In a statement, the army said it had taken full control of a school that militants had seized during the incursion.
Arsal is a mainly Sunni town located on the Lebanese side of the border between Syrian government-controlled territory and Lebanese Shiite areas sympathetic to Hezbollah.
More than 100,000 Syrian refugees are estimated to be living in and around Arsal. Syrian activists in the area say refugee camps have been heavily damaged during the fighting.
“The humanitarian situation is very bad. There is no place of refuge for the refugees,” said one Syrian activist in the area reached by text message. “The residents are terrified.”
A Syrian doctor in Arsal said on Sunday that 17 civilians had been killed.
Two army trucks were seen bringing several dozen civilians including women in headscarves and young children out of Arsal.
“What are we expecting?
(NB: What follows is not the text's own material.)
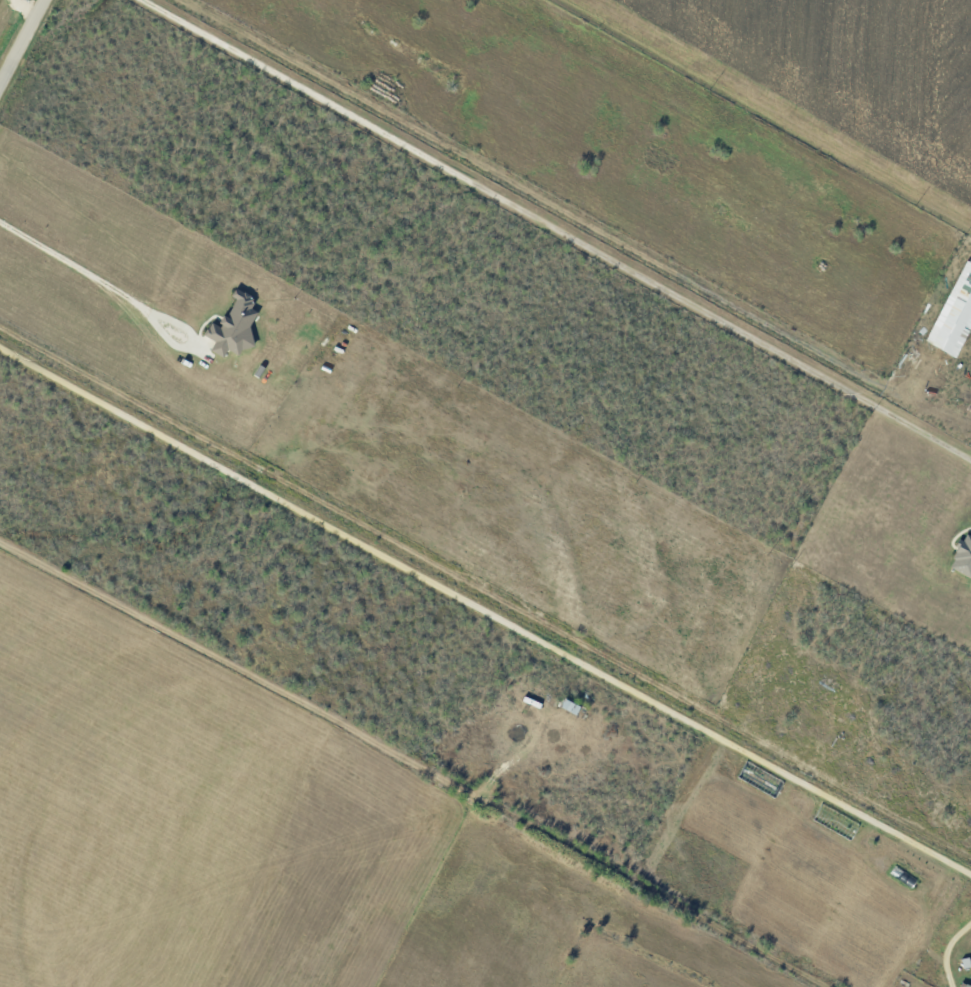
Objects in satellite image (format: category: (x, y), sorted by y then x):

Our houses are being destroyed. God knows if our families are alive and well or dying,” said Mohamed Al-Fleti, a 25-year-old Lebanese man from Arsal as he sat in the shade of a tree by a gas station down the road from Arsal.
The war in Syria has deepened rifts between Shiite Lebanese allied to the Assad government and Sunnis who have mostly been supportive of the uprising against him. Political divisions have left the country without a president since May.
Salam said the government drawn from across the political spectrum stood behind the army. He said he had asked France to speed the delivery of weapons under in a Saudi-financed deal.
“The government has decided to mobilize all official Lebanese institutions and apparatus to defend our country.”
Lebanon’s most influential Sunni politician, former prime minister Saad Al-Hariri, said Arsal must be “liberated” from the militants who he said must leave the town.
“They have no choice but to withdraw from the town and neither the state, nor we, will stand idle in the face of the plots of these groups,” Hariri, who is backed by Saudi Arabia, said in comments to the London-based Al-Hayat newspaper.
Shoulder to shoulder
Hezbollah, which is sponsored by Iran, said on Sunday that it stood “shoulder to shoulder” with the military as it confronted what it said was a threat to the “unity, sovereignty and stability” of Lebanon.
Its forces are deployed in the area near Arsal, and Syrian activists have said Hezbollah has been involved in the fighting, though the group has not announced any role. Analysts said Hezbollah would keep quiet about any involvement to avoid further imflaming sectarian tensions.
The Syrian government condemned the “terrorist attacks and crimes against civilians and
Lebanese army positions,” adding that the Lebanese army must be supported in “its battle against extremist terrorism,” the state news agency SANA reported.
The Saudi ambassador in Beirut said he had expressed “sorrow” at events and urged Lebanese show unity to “safeguard Lebanon’s stability, integrity and sovereignty” during a meeting with Lebanon’s parliament speaker, Nabih Berri.